TOKYO (April 4): Benchmark Tokyo rubber futures plunged to their four-month low on Tuesday amid stronger risk-adverse mode, which boosted a safe-heaven yen against the dollar, and as weaker-than-expected US auto sales weighed on market sentiment.
Investor appetite for risk has been dulled this week by factors including nerves ahead of an upcoming meeting between US President Donald Trump and Chinese President Xi Jinping and a suspected suicide bombing in St. Petersburg, Russia, on Monday.
“Selling pressure increased as risk aversion spread through wider markets,” said Hiroyuki Kikukawa, general manager of research at Nissan Securities.
The Japanese yen gained broadly on Tuesday as investors flocked to the safe-haven currency. A stronger yen makes yen-denominated assets less affordable when purchased in other currencies.

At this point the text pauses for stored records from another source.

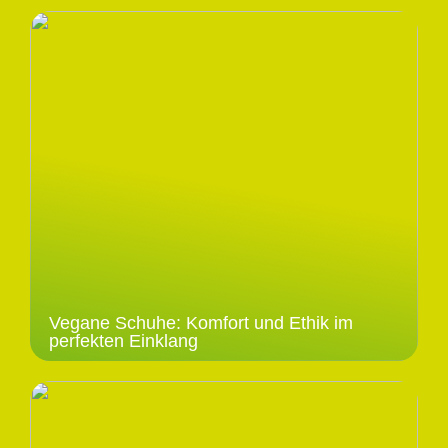
Vegane Schuhe: Komfort und Ethik im
perfekten Einklang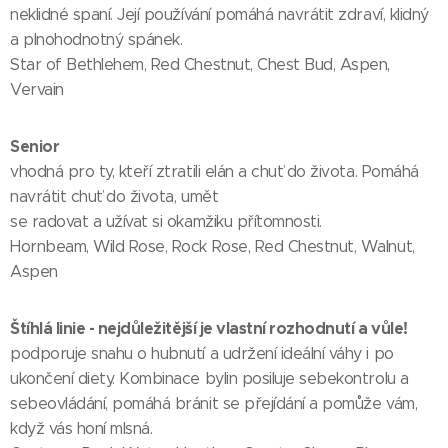
neklidné spaní. Její používání pomáhá navrátit zdraví, klidný
a plnohodnotný spánek.
Star of Bethlehem, Red Chestnut, Chest Bud, Aspen,
Vervain
Senior
vhodná pro ty, kteří ztratili elán a chuť do života. Pomáhá
navrátit chuť do života, umět
se radovat a užívat si okamžiku přítomnosti.
Hornbeam, Wild Rose, Rock Rose, Red Chestnut, Walnut,
Aspen
Štíhlá linie - nejdůležitější je vlastní rozhodnutí a vůle!
podporuje snahu o hubnutí a udržení ideální váhy i po
ukončení diety. Kombinace bylin posiluje sebekontrolu a
sebeovládání, pomáhá bránit se přejídání a pomůže vám,
když vás honí mlsná.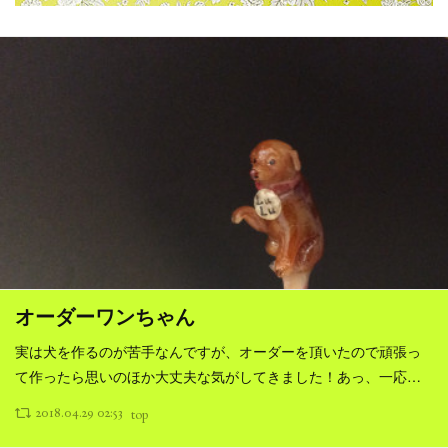
オーダーワンちゃん
実は犬を作るのが苦手なんですが、オーダーを頂いたので頑張っ
て作ったら思いのほか大丈夫な気がしてきました！あっ、一応…
2018.04.29 02:53
top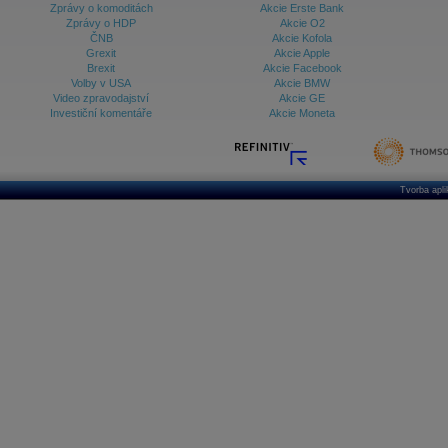
Zprávy o komoditách
Akcie Erste Bank
Zprávy o HDP
Akcie O2
ČNB
Akcie Kofola
Grexit
Akcie Apple
Brexit
Akcie Facebook
Volby v USA
Akcie BMW
Video zpravodajství
Akcie GE
Investiční komentáře
Akcie Moneta
Tvorba apl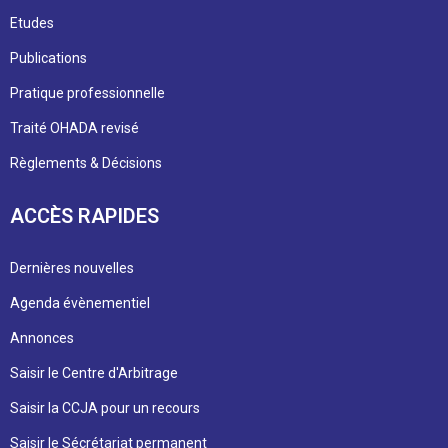
Etudes
Publications
Pratique professionnelle
Traité OHADA revisé
Règlements & Décisions
ACCÈS RAPIDES
Dernières nouvelles
Agenda évènementiel
Annonces
Saisir le Centre d'Arbitrage
Saisir la CCJA pour un recours
Saisir le Sécrétariat permanent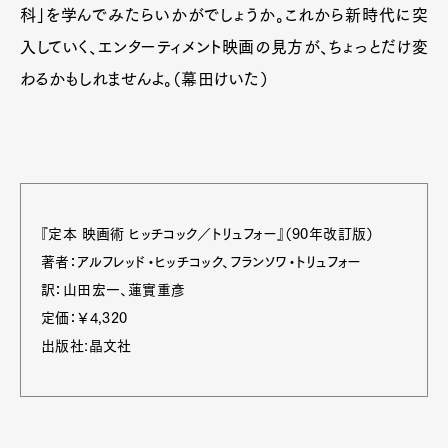
科」を学んでみたらいかがでしょうか。これから新時代に突
入していく、エンターティメント映画の見方が、ちょっとだけ変
わるかもしれませんよ。（幕田けいた）
『定本 映画術 ヒッチコック／トリュフォー』（90年改訂版）
著者：アルフレッド・ヒッチコック、フランソワ・トリュフォー
訳：山田宏一、蓮實重彥
定価：￥4,320
出版社:晶文社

The Tokyo Commodity Exchange (TOCOM) rubber contract for September delivery finished down 8.3 yen, or 3.4%, at 236.7 yen (US$2.14) per kg. Earlier in the session, it touched 231.0 yen, lowest since Dec 2.
In a further blow to the rubber market, major US automakers’ sales figures for March came in below market expectations and gave early evidence that America’s long, robust boom cycle for car sales may finally be losing steam.
China’s stock, bond, foreign exchange and commodity futures markets are closed on April 3 and 4 for the Ching Ming Festival holiday. Markets will resume trade on April 5.
“Shanghai investors are expected to come back with bearish sentiment if not in wait-and-see mode ahead of the Trump-Jinping meeting,” Kikukawa said.
The front-month rubber contract on Singapore’s SICOM exchange for May delivery last traded at 178.8 US cents per kg, down 4.0 US cents.